Erschienen am 27.04.2017
Berlin (dpa) - Die deutsche G20-Präsidentschaft bereitet eine Initiative gegen Hunger und Landflucht in Entwicklungsländern vor. «Die Zukunft der Menschheit entscheidet sich im ländlichen Raum», sagte Bundesentwicklungsminister Gerd Müller (CSU) am Donnerstag in Berlin bei der Eröffnung einer zweitägigen Konferenz mit dem Titel «EINEWELT ohne Hunger ist möglich - Die Zukunft des ländlichen Raums». Das Treffen im Rahmen der deutschen G20-Präsidentschaft dient auch der Vorbereitung des G20-Gipfels im Juli in Hamburg. Ein Expertenteam, dem Friedensnobelpreisträger Muhammad Yunus angehört, legte bei der Konferenz eine «Charta von Berlin» für die Unterstützung junger Landwirte in Entwicklungsländern vor.

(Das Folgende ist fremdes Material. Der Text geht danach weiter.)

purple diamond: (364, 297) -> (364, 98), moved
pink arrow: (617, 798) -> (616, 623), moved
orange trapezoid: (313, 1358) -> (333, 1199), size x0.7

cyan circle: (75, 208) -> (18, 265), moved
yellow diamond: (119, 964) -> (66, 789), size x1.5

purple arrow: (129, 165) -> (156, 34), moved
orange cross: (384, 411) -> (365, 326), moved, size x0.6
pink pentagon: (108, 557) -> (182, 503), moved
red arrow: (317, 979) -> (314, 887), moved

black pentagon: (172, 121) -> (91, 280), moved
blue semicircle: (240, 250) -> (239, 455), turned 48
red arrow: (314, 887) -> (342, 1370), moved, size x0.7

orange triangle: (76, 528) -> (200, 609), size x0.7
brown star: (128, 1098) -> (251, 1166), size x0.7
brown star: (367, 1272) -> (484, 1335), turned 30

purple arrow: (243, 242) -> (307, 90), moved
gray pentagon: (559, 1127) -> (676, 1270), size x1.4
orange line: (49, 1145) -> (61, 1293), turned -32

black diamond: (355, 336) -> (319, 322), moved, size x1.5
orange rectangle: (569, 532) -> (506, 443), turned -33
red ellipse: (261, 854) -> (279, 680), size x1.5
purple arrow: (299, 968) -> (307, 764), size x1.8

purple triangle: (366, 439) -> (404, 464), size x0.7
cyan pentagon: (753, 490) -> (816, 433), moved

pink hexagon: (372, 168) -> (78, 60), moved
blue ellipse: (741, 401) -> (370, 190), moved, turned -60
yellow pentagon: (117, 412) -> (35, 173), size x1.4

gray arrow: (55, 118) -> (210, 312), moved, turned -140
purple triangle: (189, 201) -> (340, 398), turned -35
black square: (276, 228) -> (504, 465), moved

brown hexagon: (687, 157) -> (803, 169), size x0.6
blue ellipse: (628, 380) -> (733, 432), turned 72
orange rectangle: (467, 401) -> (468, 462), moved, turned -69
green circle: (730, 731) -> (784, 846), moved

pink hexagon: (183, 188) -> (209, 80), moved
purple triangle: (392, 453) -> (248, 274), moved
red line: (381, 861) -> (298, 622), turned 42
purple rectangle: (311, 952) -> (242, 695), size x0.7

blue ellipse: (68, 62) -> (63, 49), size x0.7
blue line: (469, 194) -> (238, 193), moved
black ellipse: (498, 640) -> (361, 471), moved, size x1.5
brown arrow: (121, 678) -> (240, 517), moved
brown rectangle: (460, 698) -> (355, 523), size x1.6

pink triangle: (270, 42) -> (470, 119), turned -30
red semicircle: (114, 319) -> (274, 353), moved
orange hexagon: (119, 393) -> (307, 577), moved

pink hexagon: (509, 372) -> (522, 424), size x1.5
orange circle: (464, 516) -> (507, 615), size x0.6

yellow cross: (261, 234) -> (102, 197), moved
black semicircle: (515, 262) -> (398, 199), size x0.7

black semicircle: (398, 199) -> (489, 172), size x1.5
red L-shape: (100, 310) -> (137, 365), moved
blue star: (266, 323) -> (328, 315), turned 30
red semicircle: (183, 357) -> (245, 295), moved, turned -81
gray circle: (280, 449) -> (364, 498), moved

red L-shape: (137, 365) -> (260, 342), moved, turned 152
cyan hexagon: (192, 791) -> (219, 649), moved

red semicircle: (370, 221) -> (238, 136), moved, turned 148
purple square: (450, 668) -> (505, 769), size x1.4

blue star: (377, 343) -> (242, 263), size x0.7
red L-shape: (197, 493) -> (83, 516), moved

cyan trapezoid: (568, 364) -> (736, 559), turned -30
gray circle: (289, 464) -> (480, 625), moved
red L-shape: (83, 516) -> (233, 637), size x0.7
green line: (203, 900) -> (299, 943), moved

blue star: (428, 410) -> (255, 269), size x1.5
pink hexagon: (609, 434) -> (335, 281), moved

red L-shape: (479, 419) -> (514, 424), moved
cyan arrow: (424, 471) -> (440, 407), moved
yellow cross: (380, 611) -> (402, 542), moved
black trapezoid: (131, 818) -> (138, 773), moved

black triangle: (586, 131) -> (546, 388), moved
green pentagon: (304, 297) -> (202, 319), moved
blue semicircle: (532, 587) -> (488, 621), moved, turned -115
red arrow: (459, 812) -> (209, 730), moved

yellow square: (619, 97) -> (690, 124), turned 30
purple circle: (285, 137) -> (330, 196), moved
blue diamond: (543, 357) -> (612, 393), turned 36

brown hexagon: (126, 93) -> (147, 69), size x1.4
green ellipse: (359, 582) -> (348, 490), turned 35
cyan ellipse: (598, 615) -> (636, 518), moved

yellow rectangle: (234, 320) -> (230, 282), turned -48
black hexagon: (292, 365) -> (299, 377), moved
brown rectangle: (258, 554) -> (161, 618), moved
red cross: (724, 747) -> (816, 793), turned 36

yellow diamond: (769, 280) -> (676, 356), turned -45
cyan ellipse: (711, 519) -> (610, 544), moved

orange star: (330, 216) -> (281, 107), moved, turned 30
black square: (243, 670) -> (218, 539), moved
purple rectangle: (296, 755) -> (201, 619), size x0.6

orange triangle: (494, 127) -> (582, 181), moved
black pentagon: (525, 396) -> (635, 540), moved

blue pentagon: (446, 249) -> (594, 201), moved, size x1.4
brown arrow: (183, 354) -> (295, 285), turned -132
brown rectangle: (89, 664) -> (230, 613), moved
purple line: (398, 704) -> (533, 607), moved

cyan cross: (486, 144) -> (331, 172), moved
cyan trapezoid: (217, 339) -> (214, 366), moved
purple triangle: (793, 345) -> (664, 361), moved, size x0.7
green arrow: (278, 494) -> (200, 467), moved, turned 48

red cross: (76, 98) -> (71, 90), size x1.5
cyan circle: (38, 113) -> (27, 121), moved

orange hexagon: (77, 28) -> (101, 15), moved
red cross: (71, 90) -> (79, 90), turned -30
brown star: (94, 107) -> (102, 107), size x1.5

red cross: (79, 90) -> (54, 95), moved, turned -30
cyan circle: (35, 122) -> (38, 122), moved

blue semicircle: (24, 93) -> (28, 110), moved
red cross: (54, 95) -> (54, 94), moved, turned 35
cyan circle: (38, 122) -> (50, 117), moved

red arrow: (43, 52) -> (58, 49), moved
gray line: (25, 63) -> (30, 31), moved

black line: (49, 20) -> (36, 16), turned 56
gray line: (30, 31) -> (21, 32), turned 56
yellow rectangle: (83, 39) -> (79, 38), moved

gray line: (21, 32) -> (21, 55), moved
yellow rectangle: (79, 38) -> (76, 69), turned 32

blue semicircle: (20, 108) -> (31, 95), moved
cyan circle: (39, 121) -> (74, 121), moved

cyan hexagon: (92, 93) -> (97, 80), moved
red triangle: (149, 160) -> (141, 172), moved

Müller plädierte für eine «Agrarwende von unten» mit Unterstützung für Kleinbauern. «Wir können Erträge vervielfachen, mit modernem Wissen und Innovation», - auch ohne Gentechnik und massiven Einsatz von chemischem Dünger. Die Schaffung besserer Lebensperspektiven in ländlichen Gebieten sei auch Fluchtursachenbekämpfung. Denn der Umzug verarmter Kleinbauern und Nomaden in die Stadt sei oft der erste Schritt hin zu einer nicht immer freiwilligen Migration.

Die Hilfsorganisation Oxfam kritisierte die Charta. Sie erklärte:
«Damit sollen Investitionen von Unternehmen gefördert werden, denen vom BMZ, Geldgebern und Entwicklungsbanken leider eine herausragende Rolle zugeschrieben wird.»